[Page images and extracted text]
____
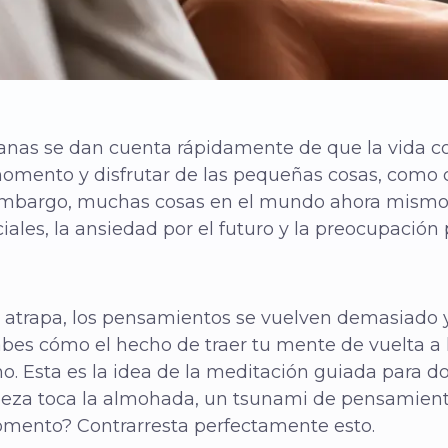
anas se dan cuenta rápidamente de que la vida cons
omento y disfrutar de las pequeñas cosas, como c
n embargo, muchas cosas en el mundo ahora mismo 
iales, la ansiedad por el futuro y la preocupación
e atrapa, los pensamientos se vuelven demasiado y 
bes cómo el hecho de traer tu mente de vuelta a
mo. Esta es la idea de la meditación guiada para
abeza toca la almohada, un tsunami de pensamien
omento? Contrarresta perfectamente esto.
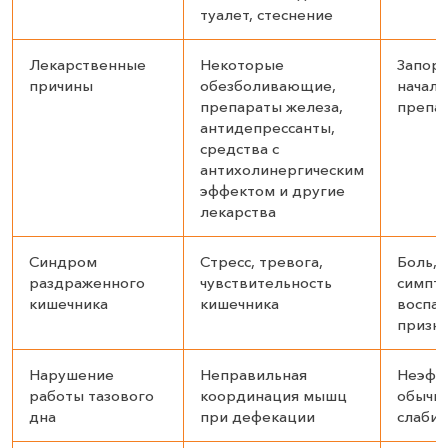
туалет, стеснение
Лекарственные
Некоторые
Запор 
причины
обезболивающие,
начала
препараты железа,
препа
антидепрессанты,
средства с
антихолинергическим
эффектом и другие
лекарства
Синдром
Стресс, тревога,
Боль, 
раздраженного
чувствительность
симпт
кишечника
кишечника
воспа
призн
Нарушение
Неправильная
Неэфф
работы тазового
координация мышц
обычн
дна
при дефекации
слаби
____
## Your assignment:
Every entry above is to be repeated word for word, with all pictures omitted.

## Written answer:
anas se dan cuenta rápidamente de que la vida cons
omento y disfrutar de las pequeñas cosas, como c
n embargo, muchas cosas en el mundo ahora mismo 
iales, la ansiedad por el futuro y la preocupación
e atrapa, los pensamientos se vuelven demasiado y 
bes cómo el hecho de traer tu mente de vuelta a
mo. Esta es la idea de la meditación guiada para
abeza toca la almohada, un tsunami de pensamien
omento? Contrarresta perfectamente esto.
туалет, стеснение
Лекарственные
Некоторые
Запор 
причины
обезболивающие,
начала
препараты железа,
препа
антидепрессанты,
средства с
антихолинергическим
эффектом и другие
лекарства
Синдром
Стресс, тревога,
Боль, 
раздраженного
чувствительность
симпт
кишечника
кишечника
воспа
призн
Нарушение
Неправильная
Неэфф
работы тазового
координация мышц
обычн
дна
при дефекации
слаби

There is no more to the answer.